§ RECORDED DATA:
+++
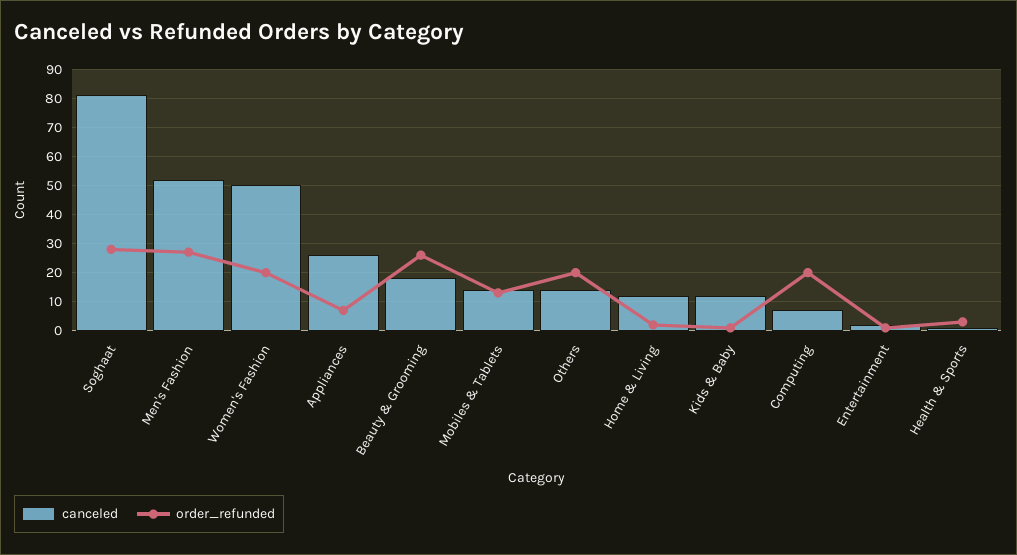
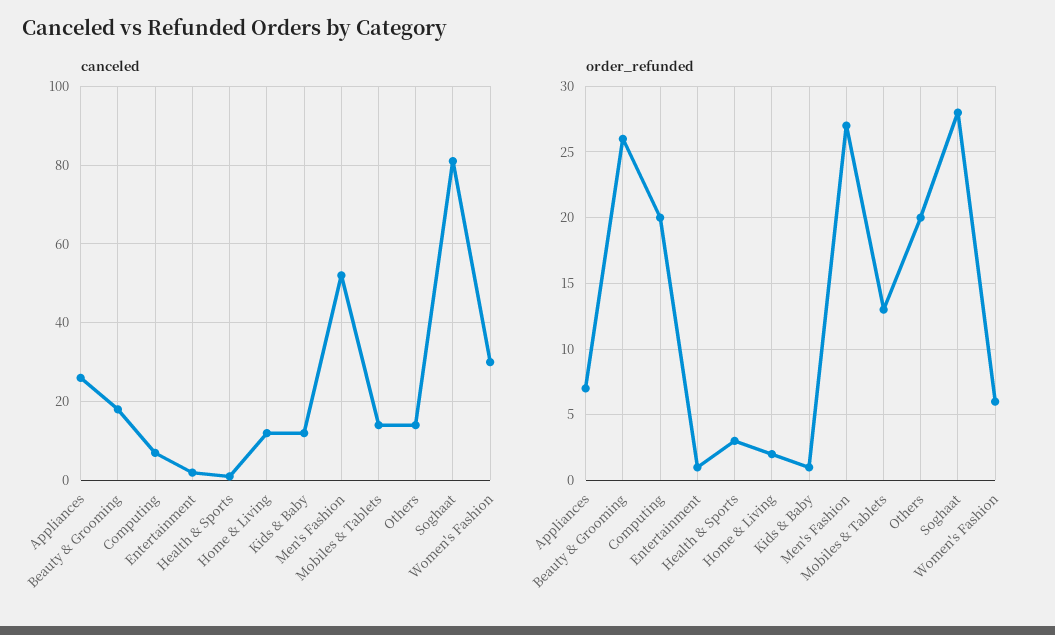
  {
    "canceled": {
      "Soghaat": 80,
      "Men's Fashion": 50,
-     "Women's Fashion": 50,
+     "Women's Fashion": 30,
      "Appliances": 25,
      "Beauty & Grooming": 20,
      "Mobiles & Tablets": 15,
      "Others": 15,
      "Home & Living": 10,
      "Kids & Baby": 10,
      "Computing": 5,
      "Entertainment": 0,
      "Health & Sports": 0
    },
    "order_refunded": {
      "Soghaat": 28,
      "Men's Fashion": 27,
-     "Women's Fashion": 20,
+     "Women's Fashion": 6,
      "Appliances": 7,
      "Beauty & Grooming": 26,
      "Mobiles & Tablets": 13,
      "Others": 20,
      "Home & Living": 2,
      "Kids & Baby": 1,
      "Computing": 20,
      "Entertainment": 1,
      "Health & Sports": 3
    }
  }

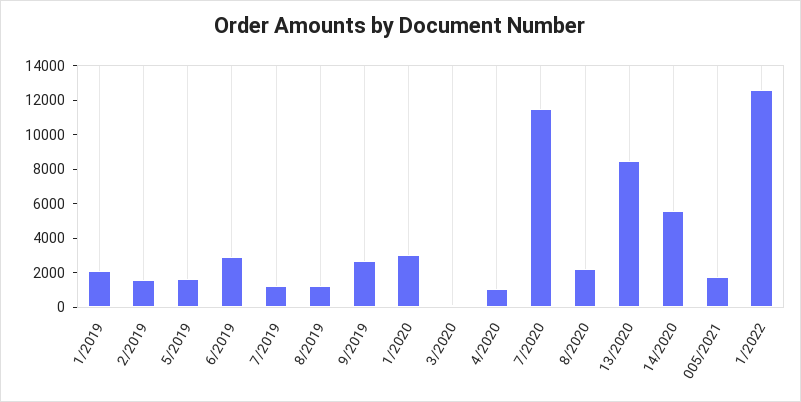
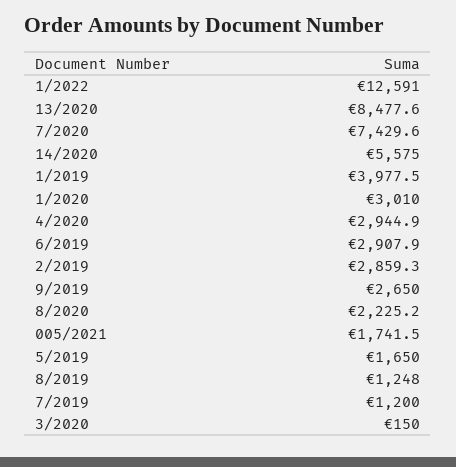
  {
-   "1/2019": 2000,
+   "1/2019": 3977.5,
-   "2/2019": 1500,
+   "2/2019": 2859.3,
    "5/2019": 1650,
    "6/2019": 2907.9,
    "7/2019": 1200,
    "8/2019": 1248,
    "9/2019": 2650,
    "1/2020": 3010,
    "3/2020": 150,
-   "4/2020": 1000,
+   "4/2020": 2944.9,
-   "7/2020": 11500,
+   "7/2020": 7429.6,
    "8/2020": 2225.2,
    "13/2020": 8477.6,
    "14/2020": 5575,
    "005/2021": 1741.5,
    "1/2022": 12591
  }

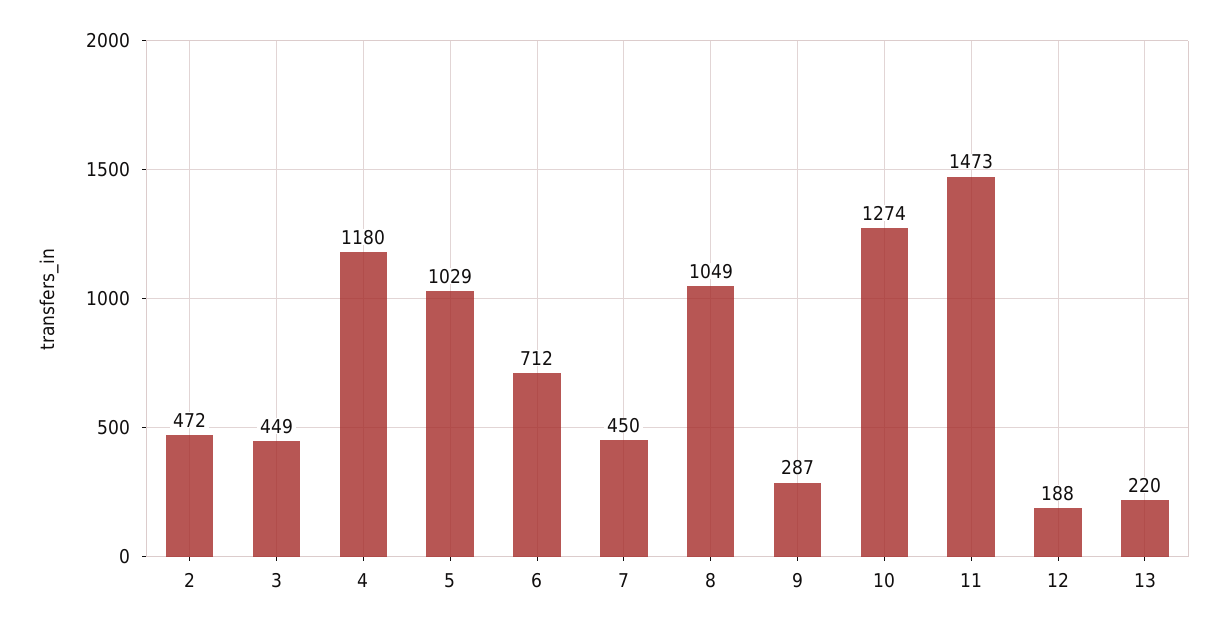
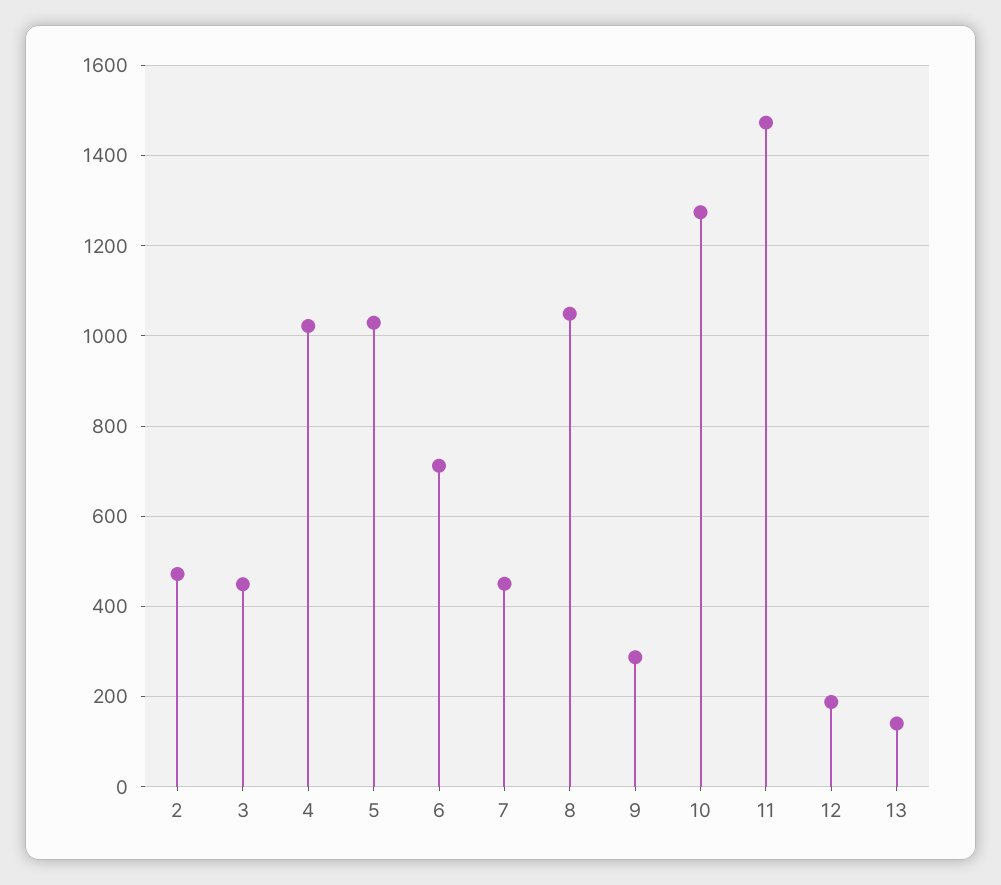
  {
    "2": 472,
    "3": 449,
-   "4": 1180,
+   "4": 1020,
    "5": 1029,
    "6": 712,
    "7": 450,
    "8": 1049,
    "9": 287,
    "10": 1274,
    "11": 1473,
    "12": 188,
-   "13": 220
+   "13": 140
  }

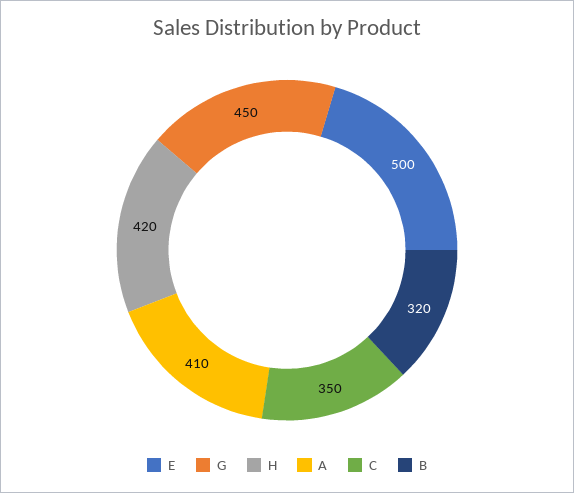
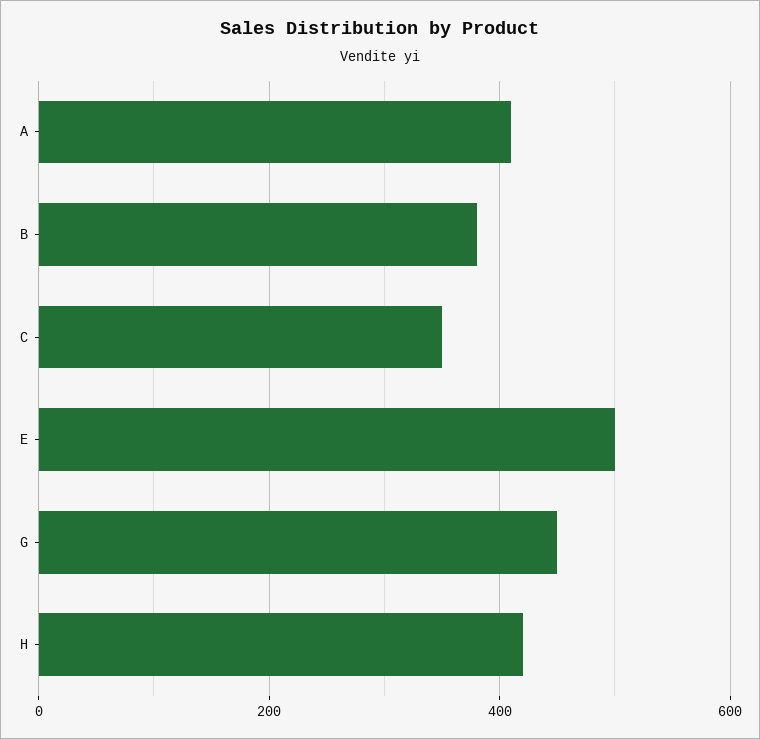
  {
    "E": 500,
    "G": 450,
    "H": 420,
    "A": 410,
    "C": 350,
-   "B": 320
+   "B": 380
  }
+++
§ WHAT IS REQUIRED: If a line of the material contains the word "Women", pick it out and copy it.

§ SOLUTION TO THE EXERCISE:
-     "Women's Fashion": 50,
+     "Women's Fashion": 30,
-     "Women's Fashion": 20,
+     "Women's Fashion": 6,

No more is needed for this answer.